● **What is expected**: Would you repeat every entry below word for word but drop the images?

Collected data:

━━━━

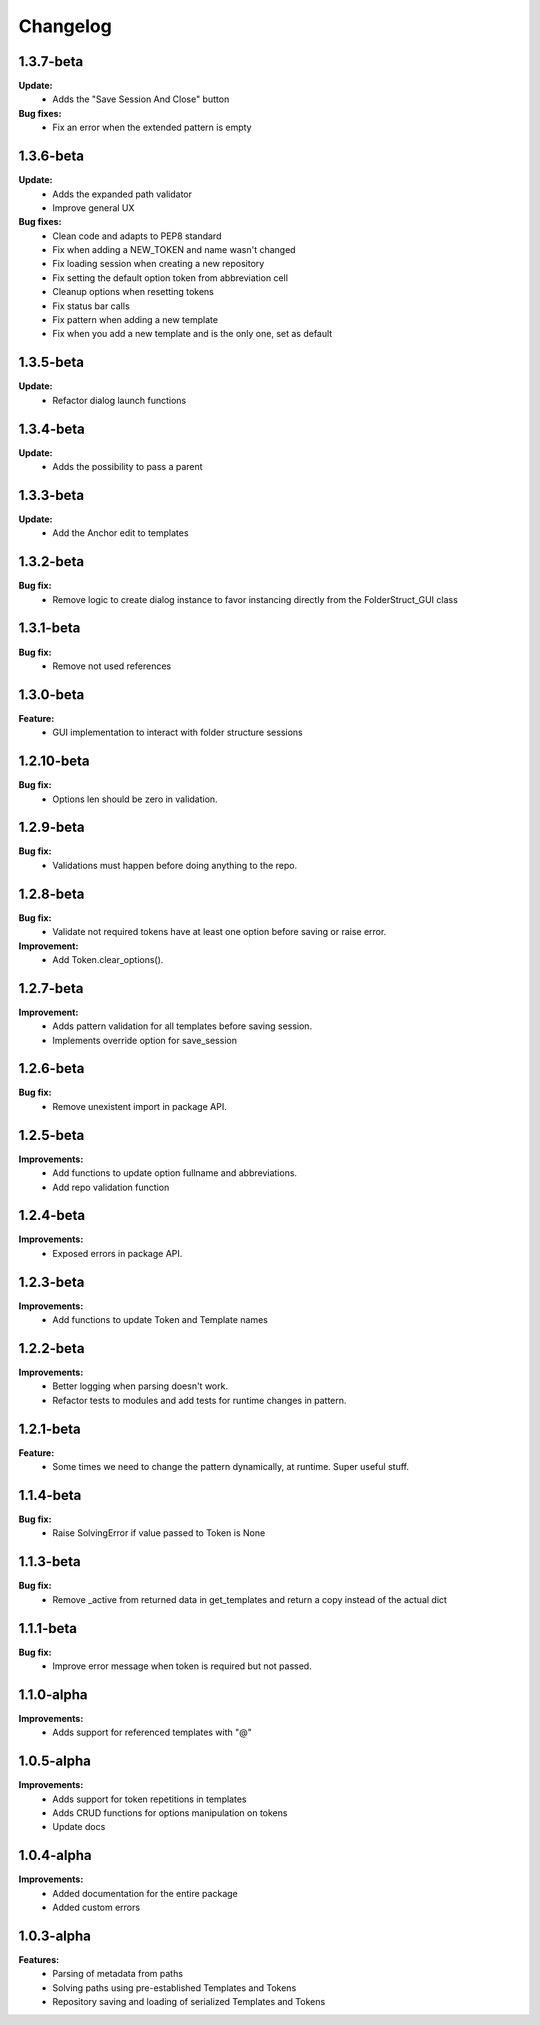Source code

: Changelog
================================

1.3.7-beta
---------------------------------------

**Update:**
    - Adds the "Save Session And Close" button

**Bug fixes:**
    - Fix an error when the extended pattern is empty


1.3.6-beta
---------------------------------------

**Update:**
    - Adds the expanded path validator
    - Improve general UX

**Bug fixes:**
    - Clean code and adapts to PEP8 standard
    - Fix when adding a NEW_TOKEN and name wasn't changed
    - Fix loading session when creating a new repository
    - Fix setting the default option token from abbreviation cell
    - Cleanup options when resetting tokens
    - Fix status bar calls
    - Fix pattern when adding a new template
    - Fix when you add a new template and is the only one, set as default


1.3.5-beta
---------------------------------------

**Update:**
    - Refactor dialog launch functions

1.3.4-beta
---------------------------------------

**Update:**
    - Adds the possibility to pass a parent

1.3.3-beta
---------------------------------------

**Update:**
    - Add the Anchor edit to templates

1.3.2-beta
---------------------------------------

**Bug fix:**
    - Remove logic to create dialog instance to favor instancing directly from the FolderStruct_GUI class

1.3.1-beta
---------------------------------------

**Bug fix:**
    - Remove not used references

1.3.0-beta
---------------------------------------

**Feature:**
    - GUI implementation to interact with folder structure sessions

1.2.10-beta
---------------------------------------

**Bug fix:**
    - Options len should be zero in validation.

1.2.9-beta
---------------------------------------

**Bug fix:**
    - Validations must happen before doing anything to the repo.

1.2.8-beta
---------------------------------------

**Bug fix:**
    - Validate not required tokens have at least one option before saving or raise error.
  
**Improvement:**
    - Add Token.clear_options().

1.2.7-beta
---------------------------------------

**Improvement:**
    - Adds pattern validation for all templates before saving session.
    - Implements override option for save_session

1.2.6-beta
---------------------------------------

**Bug fix:**
    - Remove unexistent import in package API.

1.2.5-beta
---------------------------------------

**Improvements:**
    - Add functions to update option fullname and abbreviations.
    - Add repo validation function

1.2.4-beta
---------------------------------------

**Improvements:**
    - Exposed errors in package API.

1.2.3-beta
---------------------------------------

**Improvements:**
    - Add functions to update Token and Template names

1.2.2-beta
---------------------------------------

**Improvements:**
    - Better logging when parsing doesn't work.
    - Refactor tests to modules and add tests for runtime changes in pattern.

1.2.1-beta
---------------------------------------

**Feature:**
    - Some times we need to change the pattern dynamically, at runtime. Super useful stuff.

1.1.4-beta
---------------------------------------

**Bug fix:**
    - Raise SolvingError if value passed to Token is None

1.1.3-beta
---------------------------------------

**Bug fix:**
    - Remove _active from returned data in get_templates and return a copy instead of the actual dict

1.1.1-beta
---------------------------------------

**Bug fix:**
    - Improve error message when token is required but not passed.

1.1.0-alpha
---------------------------------------

**Improvements:**
    - Adds support for referenced templates with "@"

1.0.5-alpha
---------------------------------------

**Improvements:**
    - Adds support for token repetitions in templates
    - Adds CRUD functions for options manipulation on tokens
    - Update docs

1.0.4-alpha
---------------------------------------

**Improvements:**
    - Added documentation for the entire package
    - Added custom errors

1.0.3-alpha
---------------------------------------

**Features:**
    - Parsing of metadata from paths
    - Solving paths using pre-established Templates and Tokens
    - Repository saving and loading of serialized Templates and Tokens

━━━━

● **Solution to the exercise**:
Source code

: Changelog
================================

1.3.7-beta
---------------------------------------

**Update:**
    - Adds the "Save Session And Close" button

**Bug fixes:**
    - Fix an error when the extended pattern is empty


1.3.6-beta
---------------------------------------

**Update:**
    - Adds the expanded path validator
    - Improve general UX

**Bug fixes:**
    - Clean code and adapts to PEP8 standard
    - Fix when adding a NEW_TOKEN and name wasn't changed
    - Fix loading session when creating a new repository
    - Fix setting the default option token from abbreviation cell
    - Cleanup options when resetting tokens
    - Fix status bar calls
    - Fix pattern when adding a new template
    - Fix when you add a new template and is the only one, set as default


1.3.5-beta
---------------------------------------

**Update:**
    - Refactor dialog launch functions

1.3.4-beta
---------------------------------------

**Update:**
    - Adds the possibility to pass a parent

1.3.3-beta
---------------------------------------

**Update:**
    - Add the Anchor edit to templates

1.3.2-beta
---------------------------------------

**Bug fix:**
    - Remove logic to create dialog instance to favor instancing directly from the FolderStruct_GUI class

1.3.1-beta
---------------------------------------

**Bug fix:**
    - Remove not used references

1.3.0-beta
---------------------------------------

**Feature:**
    - GUI implementation to interact with folder structure sessions

1.2.10-beta
---------------------------------------

**Bug fix:**
    - Options len should be zero in validation.

1.2.9-beta
---------------------------------------

**Bug fix:**
    - Validations must happen before doing anything to the repo.

1.2.8-beta
---------------------------------------

**Bug fix:**
    - Validate not required tokens have at least one option before saving or raise error.
  
**Improvement:**
    - Add Token.clear_options().

1.2.7-beta
---------------------------------------

**Improvement:**
    - Adds pattern validation for all templates before saving session.
    - Implements override option for save_session

1.2.6-beta
---------------------------------------

**Bug fix:**
    - Remove unexistent import in package API.

1.2.5-beta
---------------------------------------

**Improvements:**
    - Add functions to update option fullname and abbreviations.
    - Add repo validation function

1.2.4-beta
---------------------------------------

**Improvements:**
    - Exposed errors in package API.

1.2.3-beta
---------------------------------------

**Improvements:**
    - Add functions to update Token and Template names

1.2.2-beta
---------------------------------------

**Improvements:**
    - Better logging when parsing doesn't work.
    - Refactor tests to modules and add tests for runtime changes in pattern.

1.2.1-beta
---------------------------------------

**Feature:**
    - Some times we need to change the pattern dynamically, at runtime. Super useful stuff.

1.1.4-beta
---------------------------------------

**Bug fix:**
    - Raise SolvingError if value passed to Token is None

1.1.3-beta
---------------------------------------

**Bug fix:**
    - Remove _active from returned data in get_templates and return a copy instead of the actual dict

1.1.1-beta
---------------------------------------

**Bug fix:**
    - Improve error message when token is required but not passed.

1.1.0-alpha
---------------------------------------

**Improvements:**
    - Adds support for referenced templates with "@"

1.0.5-alpha
---------------------------------------

**Improvements:**
    - Adds support for token repetitions in templates
    - Adds CRUD functions for options manipulation on tokens
    - Update docs

1.0.4-alpha
---------------------------------------

**Improvements:**
    - Added documentation for the entire package
    - Added custom errors

1.0.3-alpha
---------------------------------------

**Features:**
    - Parsing of metadata from paths
    - Solving paths using pre-established Templates and Tokens
    - Repository saving and loading of serialized Templates and Tokens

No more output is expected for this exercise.